Greensboro reaches $500,000 settlement in lawsuits involving several officers

Posted on: 3:39 pm, September 18, 2013, by , and , updated on: 11:00am, September 19, 2013

GREENSBORO, N.C. — The city of Greensboro reached a $500,000 settlement Wednesday afternoon in multiple lawsuits involving several officers who filed a series of federal lawsuits accusing the city of racial discrimination in the mid-2000s.

The terms of the settlement include a release of claims made against the city and a release of claims against individual defendants, including former Police Chief David Wray and former Greensboro City Council Member Trude Wade and others.

As a condition of the settlement, the city has not admitted liability in any of the cases. Mayor Perkins would not definitively say discrimination happened in the police department.

“We are not admitting fault,” Mayor Robbie Perkins said at a news conference Wednesday afternoon.

However, the city emphasized improvements in the police department since the cases first came forward.

“The police department has revised its promotional, investigative and disciplinary processes since 2011. In addition, the department has implemented over 200 of 226 specific recommendations offered in a 2008 management and staffing study completed by Carroll Buracker and Associates,” officials said in a press release.

The agreement does not resolve the former Greensboro police officers Charles Cherry and Joseph Pryor claims, the case involving Police Captain James Hinson and former Police Chief David Wray’s claim for attorney’s fees.

The city has already spent $2.3 million dollars in legal fees for these lawsuits.

Both Mayor Perkins and the city’s attorney said they were confident the cases would have won at court, but ultimately decided it was not worth the financial and emotional strain of continuing to drag the cases through court.

Mayor Perkins was asked why the city would opt to settle now if they believe they could win in court.

“I think it’s an economic decision because the cost of settlement is less than the cost of going to court, but I think it’s a lot more than that. It’s a sense of closure for the community. It’s a sense of doing what’s right,” he said.

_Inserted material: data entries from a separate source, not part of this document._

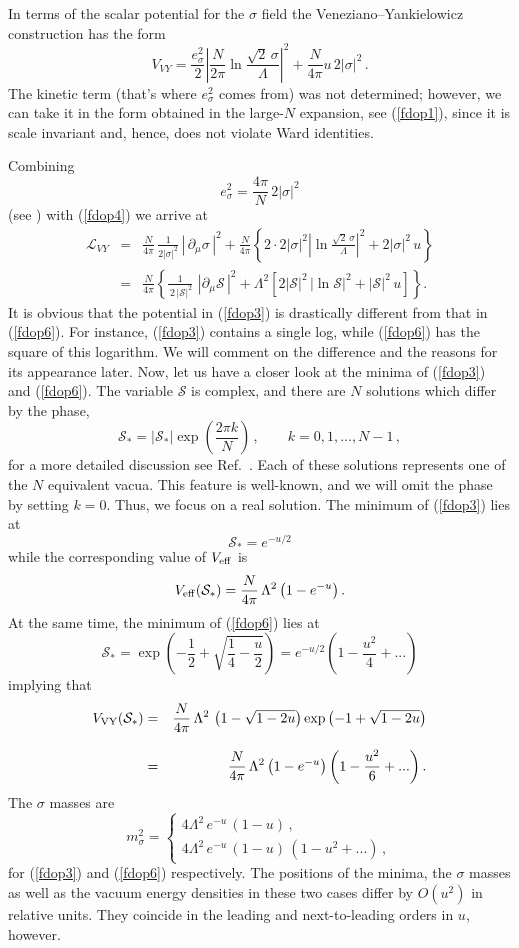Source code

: \documentclass[epsfig,12pt]{article}
\def\beq{\begin{equation}}
\def\eeq{\end{equation}}
\def\beqn{\begin{eqnarray}}
\def\eeqn{\end{eqnarray}}
\newcommand{\cs}{{\mathcal S}}
\def\beqn{\begin{eqnarray}}
\def\eeqn{\end{eqnarray}}
\def\beq{\begin{equation}}
\def\eeq{\end{equation}}
\begin{document}
{In terms of the scalar potential for the $\sigma$ field
the Veneziano--Yankielowicz  construction has the form
\beq
V_{VY} = \frac{e^2_\sigma}{2} \left|\frac{N}{2\pi}
\ln\frac{\sqrt{2}\, \sigma}{\Lambda}\right|^2
+\frac{N}{4\pi} u\,2|\sigma|^2\,.
\label{fdop4}
\eeq
The kinetic term (that's where $e^2_\sigma$ comes from) was not determined; however, we can take
it in the form obtained in the large-$N$ expansion, see (\ref{fdop1}),
since it is scale invariant and, hence,  does not violate Ward identities.

Combining 
\beq
e^2_\sigma =\frac{4\pi}{N}\,2|\sigma|^2
\label{fdop5} 
\eeq
(see \cite{SYhet}) with (\ref{fdop4}) we arrive at
\beqn
{\mathcal L}_{VY} 
&=&\frac{N}{4\pi}\,\frac{1}{2|\sigma|^2}\,| \,  \partial_\mu\sigma \,|^2+
 \frac{N}{4\pi}
\left\{ 2\cdot 2|\sigma|^2
 \left|
\ln\frac{\sqrt{2}\, \sigma}{\Lambda}\right|^2
+2|\sigma|^2\, u\right\}
\nonumber\\[3mm]
&=& \frac{N}{4\pi}
\left\{
\frac{1}{\,2\, |\cs|^2}\,\,
 | \partial_\mu\cs \, |^2
 +\Lambda^2
 \left[2|\cs |^2\,\left|\ln \cs\right|^2 + |\cs|^2\,u
 \right]
 \right\}.
 \label{fdop6}
\eeqn
It is obvious that the potential in (\ref{fdop3})
is drastically different from that in (\ref{fdop6}). 
For instance, (\ref{fdop3}) contains a single log, while (\ref{fdop6}) has the square of this logarithm.
We will comment on the difference and the reasons for its appearance 
later. Now, let us have a closer look at the minima of
(\ref{fdop3}) and (\ref{fdop6}). The variable $\cs$ is complex, and there are $N$ solutions
which differ by the phase,
\beq
\cs_* = \left|\cs_* \right|\exp\left(\frac{2\pi k}{N}\right)\,,\qquad k = 0,1, ..., N-1\,,
\eeq
for a more detailed discussion see Ref.~\cite{Kos}.
Each of these solutions represents one of the $N$ equivalent vacua. 
This feature is well-known, and we will omit the phase by setting $k=0$.
Thus, we focus on a real solution.
The minimum of (\ref{fdop3}) lies at
 \beq
 \cs_* = e^{-u/2}
 \label{wdop1}
 \eeq
while the corresponding value of $V_{\rm eff}$ is
\beq
V_{\rm eff} (\cs_* ) = \frac{N}{4\pi}\,\Lambda^2 \left(1- e^{-u}
\right)  .
 \label{wdop2}
\eeq
At the same time, the minimum of (\ref{fdop6}) lies at
\beq
\cs_* = \exp\left(-\frac{1}{2} + \sqrt{\frac{1}{4}-\frac{u}{2}}\right) =  e^{-u/2}\left(1-\frac{u^2}{4} + ...
\right)
\label{wdop3}
\eeq
implying that 
\beqn
V_{\rm VY} (\cs_* )
&=&  \frac{N}{4\pi}\,\Lambda^2 \,\left({1} - \sqrt{{1}-2 {u}} \right)\exp\left(-{1} + \sqrt{{1}-2 {u}}\right)
\nonumber\\[3mm]
& =&
  \frac{N}{4\pi}\,\Lambda^2 \left(1- e^{-u}
\right) \left(1-\frac{u^2}{6}  + ...
\right) .
\label{wdop5}
\eeqn 
The $\sigma$ masses are
\beq
m_\sigma^2 = \left\{
\begin{array}{l}
4\Lambda^2\,e^{-u}\,(1-u)\,,\\[2mm]
4\Lambda^2\,e^{-u}\,(1-u)\,(1-u^2+...)\,,
\end{array}
\right.
\label{wdop4}
\eeq
for (\ref{fdop3}) and (\ref{fdop6}) respectively.
The positions of the minima, the $\sigma$ masses
as well as the vacuum energy densities in these two cases
differ by $O(u^2)$ in relative units. They coincide in the leading and next-to-leading orders in $u$, however.

}
\end{document}
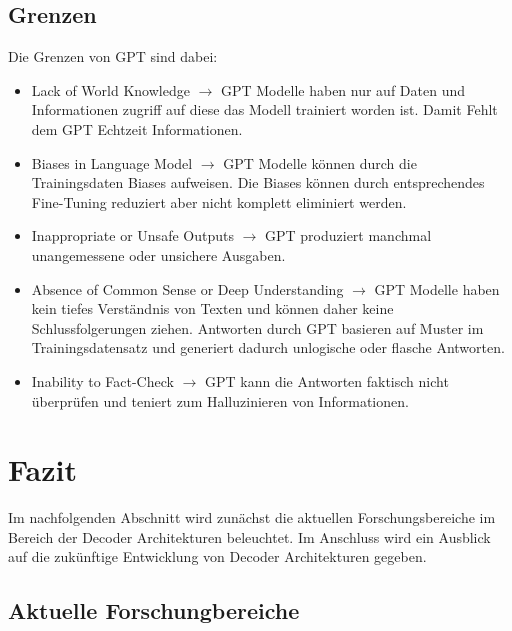 \documentclass[conference]{IEEEtran}
\begin{document}
\subsection{Grenzen}
Die Grenzen von GPT sind dabei:
\begin{itemize}
    \item Lack of World Knowledge $\rightarrow$ GPT Modelle haben nur auf Daten und Informationen zugriff auf diese das Modell trainiert worden ist. Damit Fehlt dem GPT Echtzeit Informationen.
    \item Biases in Language Model $\rightarrow$ GPT Modelle können durch die Trainingsdaten Biases aufweisen. Die Biases können durch entsprechendes Fine-Tuning reduziert aber nicht komplett eliminiert werden.
    \item Inappropriate or Unsafe Outputs $\rightarrow$ GPT produziert manchmal unangemessene oder unsichere Ausgaben.
    \item Absence of Common Sense or Deep Understanding $\rightarrow$ GPT Modelle haben kein tiefes Verständnis von Texten und können daher keine Schlussfolgerungen ziehen. Antworten durch GPT basieren auf Muster im Trainingsdatensatz und generiert dadurch unlogische oder flasche Antworten.
    \item Inability to Fact-Check $\rightarrow$ GPT kann die Antworten faktisch nicht überprüfen und teniert zum Halluzinieren von Informationen.
\end{itemize}

\section{Fazit}
Im nachfolgenden Abschnitt wird zunächst die aktuellen Forschungsbereiche im Bereich der Decoder Architekturen beleuchtet. Im Anschluss wird ein Ausblick auf die zukünftige Entwicklung von Decoder Architekturen gegeben.
\subsection{Aktuelle Forschungbereiche}
\end{document}
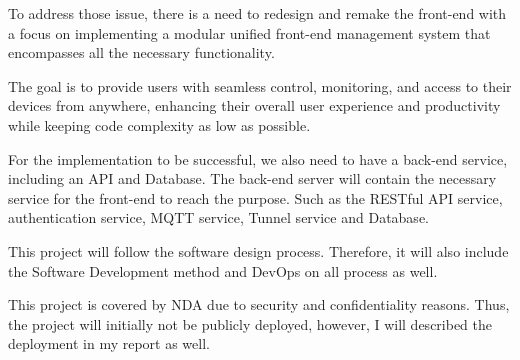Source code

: 
To address those issue, there is a need to redesign and remake the front-end with
a focus on implementing a modular unified front-end management system that
encompasses all the necessary functionality. 

The goal is to provide users with seamless control, monitoring, and access to their devices from anywhere, 
enhancing their overall user experience and productivity while keeping code complexity as low as possible.

For the implementation to be successful, we also need to have a back-end
service, including an API and Database. The back-end server will contain the
necessary service for the front-end to reach the purpose. Such as the RESTful
API service, authentication service, MQTT service, Tunnel service and Database.

This project will follow the software design process. Therefore, it will also include
the Software Development method and DevOps on all process as well. 

This project is covered by NDA due to security and confidentiality reasons. Thus, the
project will initially not be publicly deployed, however, I will described the
deployment in my report as well.






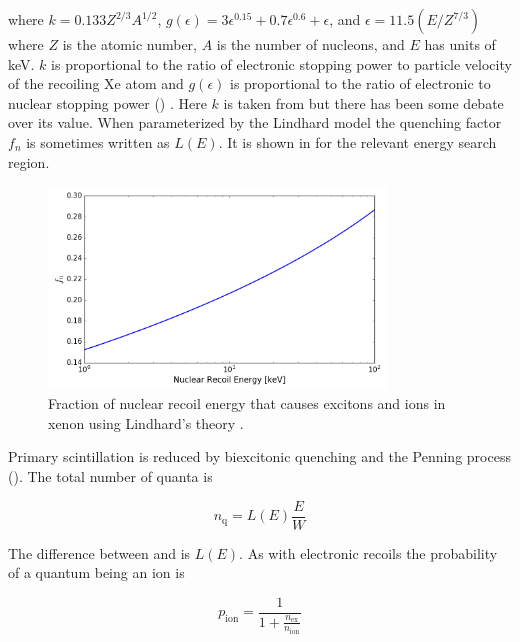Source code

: \noindent where $k = 0.133Z^{2/3}A^{1/2}$, $g(\epsilon) = 3\epsilon^{0.15} + 0.7\epsilon^{0.6} + \epsilon$, and
$\epsilon = 11.5 (E / Z^{7/3})$ where $Z$ is the atomic number, $A$ is the number of nucleons, and $E$ has units of keV.  $k$ is
proportional to the ratio of
electronic stopping power to particle velocity of the recoiling Xe atom  and $g(\epsilon)$ is proportional
to the ratio of electronic to nuclear stopping power () .  Here $k$ is taken
from  but there has been some debate over its value.  When parameterized by the Lindhard model the quenching factor
$f_{n}$ is sometimes written as $L(E)$.  It is shown in  for the relevant energy search region.

\begin{figure}
\includegraphics[width=0.8\textwidth]{Lindhard}
\caption{Fraction of nuclear recoil energy that causes excitons and ions in xenon using Lindhard's theory .}
\label{fig:lindhard}
\end{figure}

Primary scintillation is reduced by biexcitonic quenching and the Penning process ().  The total
number of quanta is

\begin{equation}
n_{\mathrm{q}} = L(E) \frac{E}{W}
\label{eq:nquant_nr}
\end{equation}

\noindent The difference between  and  is $L(E)$.  As with electronic recoils the probability
of a quantum being an ion is

\begin{equation}
p_{\mathrm{ion}} = \frac{1}{1 + \frac{ n_{\mathrm{ex}} }{ n_{\mathrm{ion}} }}
\end{equation}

Mayor Pro Tem Yvonne Johnson added, “I think this will put to bed, in a sense, 39 cases. That we can move forward from this point on and we need to do that because there are many issues on our plate such as jobs and economic development that we really need to focus on.”

Background

Last month, Mayor Robbie Perkins called a closed-door session to consult with council and city attorneys about the lawsuits filed by several officers, who allege racial discrimination and unfairness by the Greensboro Police Department.

In 2006, Greensboro found itself in midst of a controversy involving a number of Greensboro Police Officers who claimed the department had discriminated against them based on their race.

David Wray resigned as chief of Greensboro Police as a result of these allegations that same year.

Wray filed a lawsuit against the city in 2009 claiming that the city leaders stripped him of his authority and forced him out of office.

In February, a 17-page transcript detailing a conversation between Wray, Former Greensboro City Manager Mitchell Johnson and a human resource director was made public.

In the transcripts, Wray defends using the departments intelligence unit to investigate officers.

The city has already accumulated $1 million dollars in legal fees over the seven-year period.